# Records for this task
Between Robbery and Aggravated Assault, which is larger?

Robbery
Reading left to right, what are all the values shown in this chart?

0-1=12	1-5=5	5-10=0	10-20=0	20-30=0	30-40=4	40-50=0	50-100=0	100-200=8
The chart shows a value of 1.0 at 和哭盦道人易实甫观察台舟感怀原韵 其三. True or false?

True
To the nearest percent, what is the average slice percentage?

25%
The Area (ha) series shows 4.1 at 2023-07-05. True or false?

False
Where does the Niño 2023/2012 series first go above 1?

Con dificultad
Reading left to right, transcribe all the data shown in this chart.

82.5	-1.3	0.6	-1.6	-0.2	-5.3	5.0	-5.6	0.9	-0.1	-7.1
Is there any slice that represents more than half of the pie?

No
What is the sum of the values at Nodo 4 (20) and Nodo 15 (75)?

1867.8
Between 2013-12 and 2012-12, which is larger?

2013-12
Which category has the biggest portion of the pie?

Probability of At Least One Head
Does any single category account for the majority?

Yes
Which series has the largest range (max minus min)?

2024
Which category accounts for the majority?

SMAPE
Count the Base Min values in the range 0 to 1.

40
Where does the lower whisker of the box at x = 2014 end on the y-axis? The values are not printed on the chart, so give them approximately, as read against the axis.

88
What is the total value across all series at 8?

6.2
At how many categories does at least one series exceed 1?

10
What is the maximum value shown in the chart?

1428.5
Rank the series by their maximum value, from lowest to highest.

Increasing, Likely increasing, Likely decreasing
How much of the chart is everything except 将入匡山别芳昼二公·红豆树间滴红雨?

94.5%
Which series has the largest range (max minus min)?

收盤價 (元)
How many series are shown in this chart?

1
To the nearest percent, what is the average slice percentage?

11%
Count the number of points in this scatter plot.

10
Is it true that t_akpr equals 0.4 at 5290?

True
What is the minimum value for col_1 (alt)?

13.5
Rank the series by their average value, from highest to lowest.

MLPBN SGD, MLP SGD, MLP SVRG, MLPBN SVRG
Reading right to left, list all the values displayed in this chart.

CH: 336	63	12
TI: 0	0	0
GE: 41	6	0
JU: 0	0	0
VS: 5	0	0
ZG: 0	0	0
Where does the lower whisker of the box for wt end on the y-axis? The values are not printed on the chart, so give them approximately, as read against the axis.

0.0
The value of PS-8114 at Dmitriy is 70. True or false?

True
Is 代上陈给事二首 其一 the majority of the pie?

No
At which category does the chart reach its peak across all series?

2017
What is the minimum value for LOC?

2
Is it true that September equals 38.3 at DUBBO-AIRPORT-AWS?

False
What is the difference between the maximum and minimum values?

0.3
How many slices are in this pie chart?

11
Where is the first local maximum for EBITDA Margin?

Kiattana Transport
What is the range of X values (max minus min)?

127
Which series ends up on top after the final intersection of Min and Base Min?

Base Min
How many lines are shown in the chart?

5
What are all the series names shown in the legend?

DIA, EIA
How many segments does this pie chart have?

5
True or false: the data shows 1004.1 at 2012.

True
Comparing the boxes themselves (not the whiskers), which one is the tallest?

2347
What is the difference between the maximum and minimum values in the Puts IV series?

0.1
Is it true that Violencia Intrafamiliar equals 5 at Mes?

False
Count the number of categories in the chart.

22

# Your instructions
Reproduce the records word for word, starting at their first line and going on through the line that contains "Where does the lower whisker of the box at".

# Response for this exercise
Between Robbery and Aggravated Assault, which is larger?

Robbery
Reading left to right, what are all the values shown in this chart?

0-1=12	1-5=5	5-10=0	10-20=0	20-30=0	30-40=4	40-50=0	50-100=0	100-200=8
The chart shows a value of 1.0 at 和哭盦道人易实甫观察台舟感怀原韵 其三. True or false?

True
To the nearest percent, what is the average slice percentage?

25%
The Area (ha) series shows 4.1 at 2023-07-05. True or false?

False
Where does the Niño 2023/2012 series first go above 1?

Con dificultad
Reading left to right, transcribe all the data shown in this chart.

82.5	-1.3	0.6	-1.6	-0.2	-5.3	5.0	-5.6	0.9	-0.1	-7.1
Is there any slice that represents more than half of the pie?

No
What is the sum of the values at Nodo 4 (20) and Nodo 15 (75)?

1867.8
Between 2013-12 and 2012-12, which is larger?

2013-12
Which category has the biggest portion of the pie?

Probability of At Least One Head
Does any single category account for the majority?

Yes
Which series has the largest range (max minus min)?

2024
Which category accounts for the majority?

SMAPE
Count the Base Min values in the range 0 to 1.

40
Where does the lower whisker of the box at x = 2014 end on the y-axis? The values are not printed on the chart, so give them approximately, as read against the axis.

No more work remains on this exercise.